The number of confirmed measles cases has went from 9 to 19 in just two short days following the January 7th California Department of Public Health press release. The confirmed cases are mostly concentrated to California residents, but there are also confirmed two cases in Utah and one in Colorado. Of those in California, eight of those cases are located in Orange county, two in Riverside County, two in San Diego County and the remaining four scattered through various other counties.
The highly infectious airborne disease can be contagious for 9 days. “If you have symptoms, and believe you may have been exposed, please contact your health care provider,” said Dr. Chapman. “The best way to prevent measles and its spread is to get vaccinated.”
Measles has been eliminated in the United States since 2000. However, large measles outbreaks have occurred in Western Europe, Pakistan, Vietnam and the Philippines in recent years. Travelers to areas where measles is endemic can bring measles back to the U.S., resulting in limited domestic transmission of measles. Disney and other theme parks in California are international attractions and visitors come from many parts of the world, including those where measles is endemic.

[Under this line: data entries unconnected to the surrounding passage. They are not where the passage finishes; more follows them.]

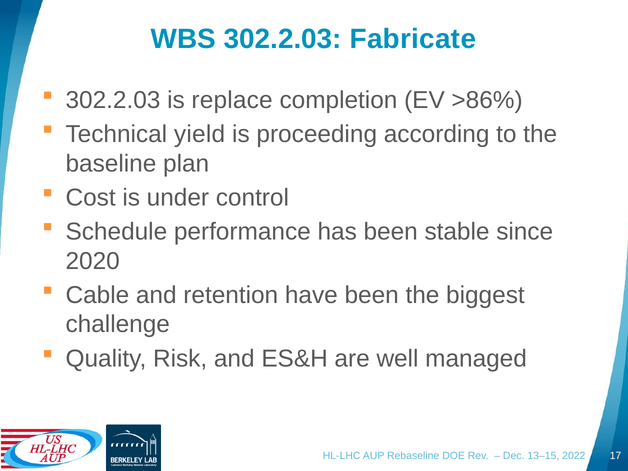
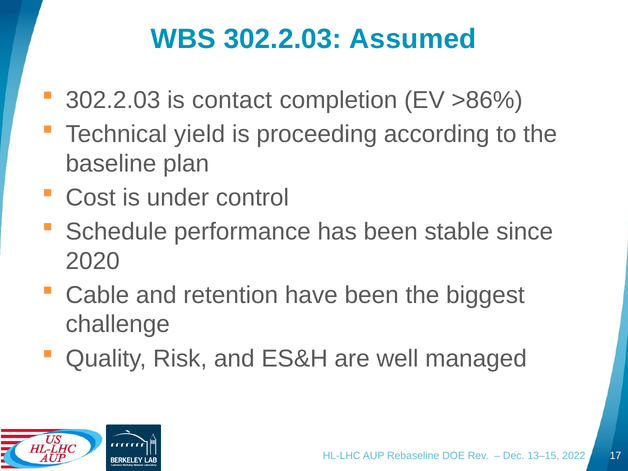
Fabricate: Fabricate -> Assumed
replace: replace -> contact
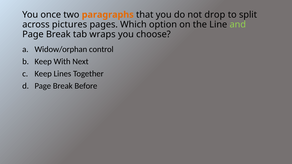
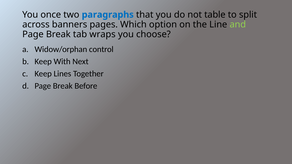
paragraphs colour: orange -> blue
drop: drop -> table
pictures: pictures -> banners
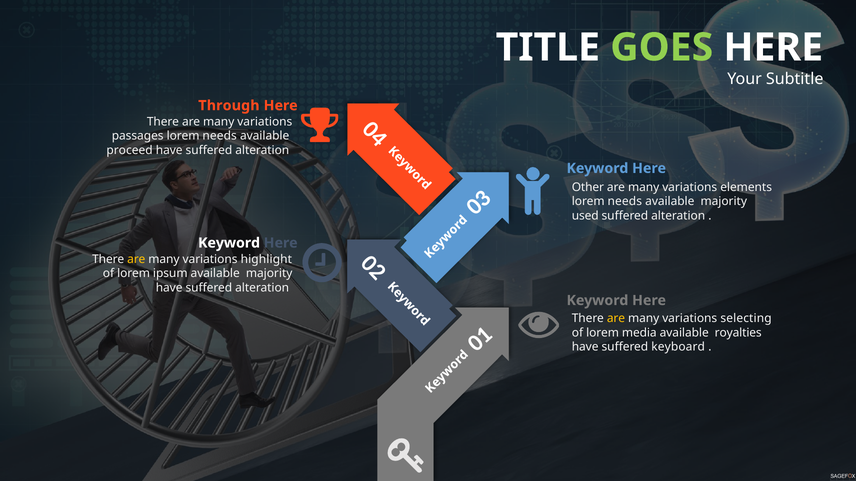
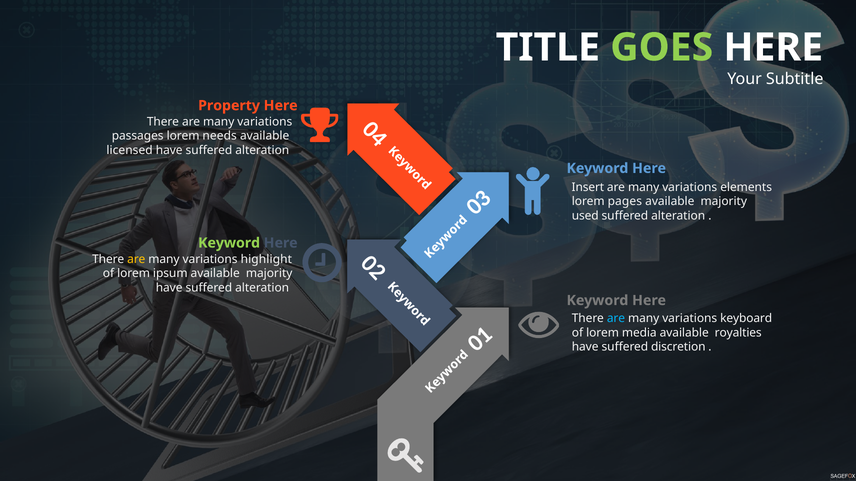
Through: Through -> Property
proceed: proceed -> licensed
Other: Other -> Insert
needs at (625, 202): needs -> pages
Keyword at (229, 243) colour: white -> light green
are at (616, 319) colour: yellow -> light blue
selecting: selecting -> keyboard
keyboard: keyboard -> discretion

Two doses of measles-containing vaccine (MMR vaccine) are more than 99 percent effective in preventing measles. Measles vaccines have been available in the United States since 1963, and two doses have been recommended since 1989. If you are unsure of your vaccination status, check with your doctor to have a test to check for measles immunity or to receive vaccination.
Only one of the confirmed cases received both MMR vaccines, two were two young and the rest, according to the press release were not vaccinated. Health care providers treating patients with fever and a rash should consider measles, and ask patients about travel to international destinations and domestic venues that are popular with international travelers.